“The atmosphere in the train was grim. This was the bottom of the social scale, mainly people going to the next village, a ten cent ride to sell a dollar’s worth of bananas. The children chattered; no one else did. The adults seemed incurious, even surly, and those whose eyes I caught watching me appeared guiltily suspicious and turned away. In conversation they were off-hand. They asked no questions at all; their replies were brief.

I had a political reverie on that train. It was this: the government held elections, encouraged people to vote and appeared to be democratic. The army appeared to be impartial, the newspapers disinterested. And it remained a peasant society, basically underfed and unfree. It must perplex any peasant to be told he is living in a free country, when the facts of his life contradict this. It might be that this does not perplex him; he has every reason to believe, in accordance with the evidence, that democracy is feudal, a bureaucracy run by crooks and trigger-happy vigilantes.

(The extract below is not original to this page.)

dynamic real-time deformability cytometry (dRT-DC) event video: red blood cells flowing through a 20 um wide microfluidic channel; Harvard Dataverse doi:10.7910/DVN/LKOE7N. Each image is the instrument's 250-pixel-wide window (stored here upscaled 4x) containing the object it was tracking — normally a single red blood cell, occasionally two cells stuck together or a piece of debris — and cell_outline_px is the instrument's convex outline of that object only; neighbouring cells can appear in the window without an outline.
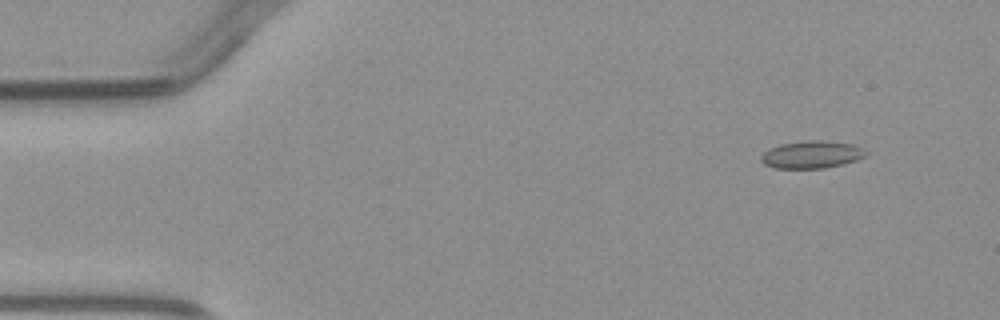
{"species": "common noctule bat (a hibernating species)", "species_latin": "Nyctalus noctula", "temperature_condition": "warm", "stored_images_in_passage": 2, "camera_frame_rate_fps": 3000, "um_per_image_px": 0.085, "animal": {"sex": "male", "body_mass_g": 23.1, "forearm_length_mm": 52.7}, "frame": {"image": 1, "passage_image": 2, "time_ms": 1.333, "image_size_px": [1000, 320], "cell_outline_px": [[868, 152], [864, 156], [856, 160], [844, 164], [824, 168], [776, 168], [764, 164], [760, 160], [760, 156], [764, 152], [780, 144], [808, 140], [820, 140], [852, 144], [864, 148]], "centroid_in_image_um": [69.0, 13.14], "position_along_channel_um": 16.0, "area_um2": 16.7}}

When one sees a government of the Guatemalan sort professing such high-mindedness in its social aims and producing such mediocre results, one cannot be surprised if the peasant concludes that communism might be an improvement. It was a Latin American sickness: inferior government gave democracy an evil name and left people no option but to seek an alternative. From Guatemala to Argentina, the majority of the countries are run by self-serving tyrannies which are only making the merciless vengeance of anarchy inevitable.”